Brief - Write out the Suzuki Jimny review below in full, word for word.

Text extract -
*-*-*

It’s the Suzuki Jimny, or ‘Jimmy’ as every smartphone and laptop auto-correct feature insists on calling it. Good luck Googling one of these if you decide you want one. Come 2021 it was reclassified as a commercial vehicle (or van) due to emissions regs, with the rear seats lobbed in the skip, but supply was limited – so you’ll likely struggle to get your hands on a brand new one, while you’ll have to pay a fair whack for those in the classifieds. More on that below.

Still, ‘want one’ tends to happen about three seconds after clapping eyes on the Jimny. Cuter than a Jeep Renegade and as sturdy looking as a Mercedes G-Class (but at six-tenths the scale), it’s one of those instantly desirable pieces of design, like a Fiat 500 or whatever Apple’s attached a lower-case ‘i’ to this week.

Jimnys have extremely loyal buyers, but for every one potentially warded off by the latest model going ‘fashion’, we’d wager it’s won five new fans via social media who’d never have had it on their radar before.

The old Jimny lasted an astonishing 20 years on sale. In those two decades, three things boomed in popularity: SUVs, downsizing, and retro. So the new Jimny, complete with its 1.5-litre petrol engine and functionally honest design, looks like a masterstroke.

Is it still ‘proper’ underneath?

*-*-*

Dataset rows -

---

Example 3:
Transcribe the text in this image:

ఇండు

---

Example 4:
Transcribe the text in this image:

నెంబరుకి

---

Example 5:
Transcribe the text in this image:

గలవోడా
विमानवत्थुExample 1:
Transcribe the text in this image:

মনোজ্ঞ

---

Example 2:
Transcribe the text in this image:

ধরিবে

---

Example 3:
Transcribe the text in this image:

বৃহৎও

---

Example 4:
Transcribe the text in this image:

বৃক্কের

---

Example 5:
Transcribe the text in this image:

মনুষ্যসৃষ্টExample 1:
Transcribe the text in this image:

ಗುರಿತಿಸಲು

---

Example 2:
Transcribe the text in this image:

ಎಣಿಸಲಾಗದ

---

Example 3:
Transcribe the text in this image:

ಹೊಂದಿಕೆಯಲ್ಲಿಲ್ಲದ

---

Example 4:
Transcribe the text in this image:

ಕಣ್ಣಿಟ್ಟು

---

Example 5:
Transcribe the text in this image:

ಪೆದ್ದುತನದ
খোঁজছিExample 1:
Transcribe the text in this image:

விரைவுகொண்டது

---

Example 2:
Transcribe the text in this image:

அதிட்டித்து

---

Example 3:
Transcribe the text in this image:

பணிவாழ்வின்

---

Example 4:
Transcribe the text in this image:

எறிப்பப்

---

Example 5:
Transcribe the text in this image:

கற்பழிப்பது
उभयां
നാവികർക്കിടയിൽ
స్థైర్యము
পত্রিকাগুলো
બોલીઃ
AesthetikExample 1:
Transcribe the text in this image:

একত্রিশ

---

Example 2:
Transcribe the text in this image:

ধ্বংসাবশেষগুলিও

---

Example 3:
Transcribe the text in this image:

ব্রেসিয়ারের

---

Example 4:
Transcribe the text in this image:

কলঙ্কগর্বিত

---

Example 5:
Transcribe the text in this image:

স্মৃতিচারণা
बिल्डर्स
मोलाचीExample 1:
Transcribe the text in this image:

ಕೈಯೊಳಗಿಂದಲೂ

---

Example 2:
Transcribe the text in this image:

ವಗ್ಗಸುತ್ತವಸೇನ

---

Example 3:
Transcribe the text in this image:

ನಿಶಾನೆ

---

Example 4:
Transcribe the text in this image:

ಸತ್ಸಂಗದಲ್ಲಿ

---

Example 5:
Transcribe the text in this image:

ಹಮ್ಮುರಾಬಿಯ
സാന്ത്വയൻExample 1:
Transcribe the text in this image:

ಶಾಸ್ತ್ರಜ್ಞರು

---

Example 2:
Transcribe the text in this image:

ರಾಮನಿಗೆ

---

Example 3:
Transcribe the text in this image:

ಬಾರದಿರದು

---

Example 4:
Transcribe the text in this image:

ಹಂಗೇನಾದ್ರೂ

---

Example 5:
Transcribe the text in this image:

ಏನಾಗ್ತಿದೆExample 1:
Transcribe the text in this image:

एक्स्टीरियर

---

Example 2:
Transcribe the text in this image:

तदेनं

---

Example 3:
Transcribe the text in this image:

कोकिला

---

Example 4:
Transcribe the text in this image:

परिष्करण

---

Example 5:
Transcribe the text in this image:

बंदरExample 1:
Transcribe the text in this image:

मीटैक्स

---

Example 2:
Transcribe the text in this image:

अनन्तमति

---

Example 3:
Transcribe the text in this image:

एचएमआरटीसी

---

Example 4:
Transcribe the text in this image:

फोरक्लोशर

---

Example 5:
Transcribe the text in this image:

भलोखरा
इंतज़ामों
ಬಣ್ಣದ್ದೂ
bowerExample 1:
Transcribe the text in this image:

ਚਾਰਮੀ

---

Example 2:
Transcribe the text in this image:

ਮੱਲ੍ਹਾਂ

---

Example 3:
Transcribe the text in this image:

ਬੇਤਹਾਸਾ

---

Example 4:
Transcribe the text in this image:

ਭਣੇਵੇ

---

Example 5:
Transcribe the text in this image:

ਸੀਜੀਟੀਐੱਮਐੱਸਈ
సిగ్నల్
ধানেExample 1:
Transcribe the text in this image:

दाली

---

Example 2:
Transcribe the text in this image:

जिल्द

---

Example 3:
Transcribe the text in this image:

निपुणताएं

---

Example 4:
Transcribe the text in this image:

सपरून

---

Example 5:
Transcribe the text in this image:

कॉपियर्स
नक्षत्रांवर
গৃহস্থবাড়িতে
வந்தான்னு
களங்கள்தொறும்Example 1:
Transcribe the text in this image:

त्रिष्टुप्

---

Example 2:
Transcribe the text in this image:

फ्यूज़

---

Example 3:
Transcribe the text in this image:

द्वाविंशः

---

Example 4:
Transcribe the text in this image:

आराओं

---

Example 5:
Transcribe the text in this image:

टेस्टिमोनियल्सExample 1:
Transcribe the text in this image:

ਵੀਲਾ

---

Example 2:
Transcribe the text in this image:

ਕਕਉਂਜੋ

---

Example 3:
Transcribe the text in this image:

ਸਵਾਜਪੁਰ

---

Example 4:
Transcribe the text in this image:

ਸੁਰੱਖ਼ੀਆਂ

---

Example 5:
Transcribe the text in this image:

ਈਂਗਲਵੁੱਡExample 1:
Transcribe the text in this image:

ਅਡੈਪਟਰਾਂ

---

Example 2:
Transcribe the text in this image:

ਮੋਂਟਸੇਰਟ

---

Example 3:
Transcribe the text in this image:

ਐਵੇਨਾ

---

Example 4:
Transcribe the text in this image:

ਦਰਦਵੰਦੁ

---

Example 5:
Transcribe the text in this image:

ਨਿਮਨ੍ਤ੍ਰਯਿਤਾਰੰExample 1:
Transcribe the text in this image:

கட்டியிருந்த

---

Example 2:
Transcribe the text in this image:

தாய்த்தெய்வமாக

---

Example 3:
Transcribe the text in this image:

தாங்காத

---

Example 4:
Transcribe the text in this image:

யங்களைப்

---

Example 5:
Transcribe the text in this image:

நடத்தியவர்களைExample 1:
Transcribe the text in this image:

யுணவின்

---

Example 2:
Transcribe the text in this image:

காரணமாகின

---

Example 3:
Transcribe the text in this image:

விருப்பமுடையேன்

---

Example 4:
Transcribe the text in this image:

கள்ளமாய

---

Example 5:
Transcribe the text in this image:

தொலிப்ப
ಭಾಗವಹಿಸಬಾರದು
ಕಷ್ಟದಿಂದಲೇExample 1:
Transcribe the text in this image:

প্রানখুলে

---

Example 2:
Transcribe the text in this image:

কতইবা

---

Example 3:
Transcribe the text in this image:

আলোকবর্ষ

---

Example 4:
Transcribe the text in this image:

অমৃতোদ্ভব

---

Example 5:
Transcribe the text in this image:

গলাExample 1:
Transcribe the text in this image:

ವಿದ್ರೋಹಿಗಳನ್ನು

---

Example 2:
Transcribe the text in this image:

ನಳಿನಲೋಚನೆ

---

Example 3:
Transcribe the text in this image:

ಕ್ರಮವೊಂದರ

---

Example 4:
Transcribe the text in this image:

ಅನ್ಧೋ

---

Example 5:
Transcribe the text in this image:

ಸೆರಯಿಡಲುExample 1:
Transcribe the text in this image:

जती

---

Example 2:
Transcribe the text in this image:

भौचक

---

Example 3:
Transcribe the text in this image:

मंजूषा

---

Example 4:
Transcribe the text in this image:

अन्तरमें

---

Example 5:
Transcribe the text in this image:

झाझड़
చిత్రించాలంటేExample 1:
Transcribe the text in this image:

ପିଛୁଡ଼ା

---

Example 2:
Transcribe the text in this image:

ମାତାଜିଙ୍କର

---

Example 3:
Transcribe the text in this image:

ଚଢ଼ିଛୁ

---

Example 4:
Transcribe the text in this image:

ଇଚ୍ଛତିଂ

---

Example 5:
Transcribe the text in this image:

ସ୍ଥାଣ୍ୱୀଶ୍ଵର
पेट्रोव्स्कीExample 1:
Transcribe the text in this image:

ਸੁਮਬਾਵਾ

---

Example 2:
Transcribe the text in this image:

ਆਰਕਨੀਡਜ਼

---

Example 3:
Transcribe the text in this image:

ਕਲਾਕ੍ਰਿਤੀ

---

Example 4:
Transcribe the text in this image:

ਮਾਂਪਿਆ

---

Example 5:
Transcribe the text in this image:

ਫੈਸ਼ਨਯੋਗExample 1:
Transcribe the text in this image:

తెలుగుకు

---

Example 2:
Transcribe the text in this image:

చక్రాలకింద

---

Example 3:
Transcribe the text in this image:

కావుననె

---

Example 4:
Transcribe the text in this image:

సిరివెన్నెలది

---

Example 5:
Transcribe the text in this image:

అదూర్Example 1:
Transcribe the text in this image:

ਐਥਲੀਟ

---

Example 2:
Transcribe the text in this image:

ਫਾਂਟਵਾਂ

*-*-*

Response to this exercise -
It’s the Suzuki Jimny, or ‘Jimmy’ as every smartphone and laptop auto-correct feature insists on calling it. Good luck Googling one of these if you decide you want one. Come 2021 it was reclassified as a commercial vehicle (or van) due to emissions regs, with the rear seats lobbed in the skip, but supply was limited – so you’ll likely struggle to get your hands on a brand new one, while you’ll have to pay a fair whack for those in the classifieds. More on that below.

Still, ‘want one’ tends to happen about three seconds after clapping eyes on the Jimny. Cuter than a Jeep Renegade and as sturdy looking as a Mercedes G-Class (but at six-tenths the scale), it’s one of those instantly desirable pieces of design, like a Fiat 500 or whatever Apple’s attached a lower-case ‘i’ to this week.

Jimnys have extremely loyal buyers, but for every one potentially warded off by the latest model going ‘fashion’, we’d wager it’s won five new fans via social media who’d never have had it on their radar before.

The old Jimny lasted an astonishing 20 years on sale. In those two decades, three things boomed in popularity: SUVs, downsizing, and retro. So the new Jimny, complete with its 1.5-litre petrol engine and functionally honest design, looks like a masterstroke.

Is it still ‘proper’ underneath?